In order to do so, users need supply the boolean --protein / -aa
flag to their autoDCR annotate
or autoDCR cli
commands. E.g. the following examples, using some sequences taken from PDB TCR-pMHC structures:
# Inspect the file of TCR polypeptide chains
cat prot-tcrs.fasta
>3MV7_4|Chain D|alpha chain of the TK3 TCR|Homo sapiens (9606)
QVTQSPEALRLQEGESSSLNCSYTVSGLRGLFWYRQDPGKGPEFLFTLYSAGEEKEKERLKATLTKKESFLHITAPKPEDSATYLCAVQDLGTSGSRLTFGEGTQLTVNPNIQNPDPAVYQLRDSKSSDKSVCLFTDFDSQTNVSQSKDSDVYITDKCVLDMRSMDFKSNSAVAWSNKSDFACANAFNNSIIPEDTFFPS
>3MV7_5|Chain E|beta chain of the TK3 TCR|Homo sapiens (9606)
DSGVTQTPKHLITATGQRVTLRCSPRSGDLSVYWYQQSLDQGLQFLIQYYNGEERAKGNILERFSAQQFPDLHSELNLSSLELGDSALYFCASSARSGELFFGEGSRLTVLEDLKNVFPPEVAVFEPSEAEISHTQKATLVCLATGFYPDHVELSWWVNGKEVHSGVCTDPQPLKEQPALNDSRYALSSRLRVSATFWQNPRNHFRCQVQFYGLSENDEWTQDRAKPVTQIVSAEAWGRAD
>2AK4_4|Chains D, I, N, S[auth T]|SB27 T cell receptor alpha chain|Homo sapiens (9606)
HMAQKVTQAQTEISVVEKEDVTLDCVYETRDTTYYLFWYKQPPSGELVFLIRRNSFDEQNEISGRYSWNFQKSTSSFNFTITASQVVDSAVYFCALSGFYNTDKLIFGTGTRLQVFPNIQNPDPAVYQLRDSKSSDKSVCLFTDFDSQTNVSQSKDSDVYITDKCVLDMRSMDFKSNSAVAWSNKSDFACANAFNNSIIPEDTFFPSPESS
>2AK4_5|Chains E, J, O[auth P], T[auth U]|SB27 T cell receptor beta chain|Homo sapiens (9606)
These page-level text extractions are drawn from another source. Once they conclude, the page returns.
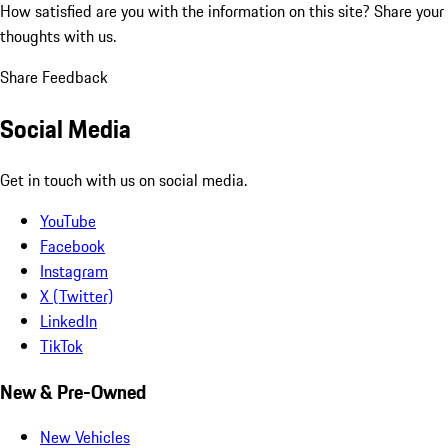
How satisfied are you with the information on this site?
Share your
thoughts with us.
Share Feedback
Social Media
Get in touch with us on social media.
YouTube
Facebook
Instagram
X (Twitter)
LinkedIn
TikTok
New & Pre-Owned
New Vehicles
HMNAGVTQTPKFQVLKTGQSMTLQCAQDMNHNSMYWYRQDPGMGLRLIYYSASEGTTDKGEVPNGYNVSRLNKREFSLRLESAAPSQTSVYFCASPGLAGEYEQYFGPGTRLTVTEDLKNVFPPEVAVFEPSEAEISHTQKATLVCLATGFYPDHVELSWWVNGKEVHSGVCTDPQPLKEQPALNDSRYALSSRLRVSATFWQNPRNHFRCQVQFYGLSENDEWTQDRAKPVTQIVSAEAWGRAD
# Then analyse this with annotate
autoDCR annotate -in prot-tcrs.fasta -aa
Looking for TCRs in results/prot-tcrs.fa
Took 0.0 seconds
Found 4 rearranged TCRs in 4 reads (~100%)
# Or with cli
trb="HMNAGVTQTPKFQVLKTGQSMTLQCAQDMNHNSMYWYRQDPGMGLRLIYYSASEGTTDKGEVPNGYNVSRLNKREFSLRLESAAPSQTSVYFCASPGLAGEYEQYFGPGTRLTVTEDLKNVFPPEVAVFEPSEAEISHTQKATLVCLATGFYPDHVELSWWVNGKEVHSGVCTDPQPLKEQPALNDSRYALSSRLRVSATFWQNPRNHFRCQVQFYGLSENDEWTQDRAKPVTQIVSAEAWGRAD"
autoDCR cli $trb --protein
TCR regions detected!
productive yes
v_call TRBV6-1*01
j_call TRBJ2-7*01
junction_aa CASPGLAGEYEQYF
Things to note
Currently the protein version of
autoDCR
only works in standard ‘vjcdr3’ mode, not ‘full’ (i.e. it cannot be used to detect leader or constant regions).